Eerst zal ik het burn-outsyndroom beschrijven en een paar woorden zeggen over hoe het kan worden herkend. Daarna zal ik proberen uit te leggen tegen welke achtergrond dit syndroom optreedt, en vervolgens een kort overzicht geven van hoe je met het burn-outsyndroom kunt werken en laten zien hoe je het kunt voorkomen.

EENVOUDIG VERBRANDEN

Wie kent de symptomen van burn-out niet? Ik denk dat iedereen ze ooit heeft gevoeld. We vertonen tekenen van uitputting in onszelf als we grote stress hebben ervaren, iets groots hebben gedaan. Bijvoorbeeld als we ons voorbereiden op examens, aan een project werken, een proefschrift schrijven of twee kleine kinderen opvoeden. Het komt voor dat het op het werk veel moeite kostte, er wat crisissituaties waren, of bijvoorbeeld tijdens de griepepidemie, artsen heel hard moesten werken.

En dan symptomen zoals prikkelbaarheid, gebrek aan verlangens, slaapstoornis (wanneer een persoon niet in slaap kan vallen, of juist heel lang slaapt), een verminderde motivatie, een persoon voelt zich meestal ongemakkelijk en er kunnen depressieve symptomen optreden. Dit is een simpele versie van burn-out - burn-out op reactieniveau, een fysiologische en psychologische reactie op overmatige stress. Als de situatie voorbij is, verdwijnen de symptomen vanzelf. In dit geval kunnen vrije weekenden, tijd voor jezelf, slapen, vakantie, sporten helpen. Als we geen energie aanvullen door rust, gaat het lichaam in een modus van energiebesparing.

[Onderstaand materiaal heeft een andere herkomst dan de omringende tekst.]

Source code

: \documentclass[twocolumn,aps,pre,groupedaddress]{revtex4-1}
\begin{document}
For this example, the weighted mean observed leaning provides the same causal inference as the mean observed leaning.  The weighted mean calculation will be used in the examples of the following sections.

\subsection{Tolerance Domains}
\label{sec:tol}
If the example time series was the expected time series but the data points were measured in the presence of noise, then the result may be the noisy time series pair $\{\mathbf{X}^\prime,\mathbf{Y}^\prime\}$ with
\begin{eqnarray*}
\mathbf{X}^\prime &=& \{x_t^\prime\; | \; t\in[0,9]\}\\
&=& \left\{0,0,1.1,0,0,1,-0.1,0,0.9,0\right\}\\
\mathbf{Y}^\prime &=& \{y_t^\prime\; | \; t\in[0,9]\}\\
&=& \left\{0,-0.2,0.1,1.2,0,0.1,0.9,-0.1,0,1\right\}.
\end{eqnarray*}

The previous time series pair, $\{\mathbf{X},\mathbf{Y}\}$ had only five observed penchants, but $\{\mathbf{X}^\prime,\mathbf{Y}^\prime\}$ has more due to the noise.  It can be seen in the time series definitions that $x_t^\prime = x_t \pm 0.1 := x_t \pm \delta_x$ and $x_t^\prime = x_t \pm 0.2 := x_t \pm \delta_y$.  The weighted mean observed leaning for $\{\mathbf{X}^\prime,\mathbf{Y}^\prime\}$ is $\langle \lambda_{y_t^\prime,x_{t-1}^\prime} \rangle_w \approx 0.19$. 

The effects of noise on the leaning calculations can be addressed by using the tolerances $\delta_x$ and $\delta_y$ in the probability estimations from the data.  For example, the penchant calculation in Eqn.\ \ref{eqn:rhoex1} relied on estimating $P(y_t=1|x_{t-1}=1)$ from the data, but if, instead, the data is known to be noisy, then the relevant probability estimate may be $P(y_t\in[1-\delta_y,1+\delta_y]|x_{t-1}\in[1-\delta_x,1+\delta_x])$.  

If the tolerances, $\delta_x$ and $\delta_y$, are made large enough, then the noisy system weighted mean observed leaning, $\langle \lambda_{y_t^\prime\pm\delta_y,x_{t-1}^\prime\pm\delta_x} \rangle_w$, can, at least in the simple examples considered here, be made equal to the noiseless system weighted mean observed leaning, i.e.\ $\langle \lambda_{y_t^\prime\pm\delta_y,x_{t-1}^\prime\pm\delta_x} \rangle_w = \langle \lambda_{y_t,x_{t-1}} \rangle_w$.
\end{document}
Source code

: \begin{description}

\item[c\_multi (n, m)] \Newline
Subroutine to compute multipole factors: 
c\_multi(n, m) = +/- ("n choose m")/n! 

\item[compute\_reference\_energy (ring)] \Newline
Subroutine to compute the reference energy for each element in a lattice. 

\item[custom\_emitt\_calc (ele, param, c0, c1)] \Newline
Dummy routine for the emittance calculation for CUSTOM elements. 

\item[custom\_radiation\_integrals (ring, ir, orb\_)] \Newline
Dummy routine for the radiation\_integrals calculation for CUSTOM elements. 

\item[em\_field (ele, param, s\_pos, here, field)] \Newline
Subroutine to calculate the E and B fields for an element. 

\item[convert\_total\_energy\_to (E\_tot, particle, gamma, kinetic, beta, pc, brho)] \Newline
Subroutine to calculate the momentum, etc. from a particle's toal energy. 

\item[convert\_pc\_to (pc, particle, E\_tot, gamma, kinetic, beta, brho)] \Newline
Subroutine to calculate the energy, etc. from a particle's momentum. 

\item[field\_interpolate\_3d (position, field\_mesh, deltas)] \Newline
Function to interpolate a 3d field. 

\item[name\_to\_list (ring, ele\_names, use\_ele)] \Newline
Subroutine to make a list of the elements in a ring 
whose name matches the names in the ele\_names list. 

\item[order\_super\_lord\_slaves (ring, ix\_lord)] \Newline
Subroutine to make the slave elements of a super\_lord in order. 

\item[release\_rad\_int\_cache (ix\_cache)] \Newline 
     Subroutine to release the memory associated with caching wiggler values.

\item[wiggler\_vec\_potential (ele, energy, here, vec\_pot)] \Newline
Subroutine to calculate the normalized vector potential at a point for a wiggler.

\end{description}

In feite zijn zowel het lichaam als de psyche zo ingericht dat grote stress mogelijk is - mensen moeten immers soms hard werken om geweldige doelen te bereiken. Bijvoorbeeld om je gezin te redden van een of ander probleem. Het probleem is anders: als de uitdaging niet eindigt, dat wil zeggen, als mensen echt niet kunnen rusten, zijn ze voortdurend in een staat van spanning, als ze constant het gevoel hebben dat er eisen aan hen worden gesteld, zijn ze altijd ergens mee bezig, ze voelen angst, zijn constant waakzaam met betrekking tot iets, verwachten iets, dit leidt tot overbelasting van het zenuwstelsel, iemands spieren spannen zich, pijn doet zich voor. Sommige mensen beginnen in een droom met hun tanden te knarsen - dit kan een van de symptomen zijn van overbelasting.

CHRONISCHE BURN-OUT

Als stress chronisch wordt, gaat burn-out naar het niveau van frustratie.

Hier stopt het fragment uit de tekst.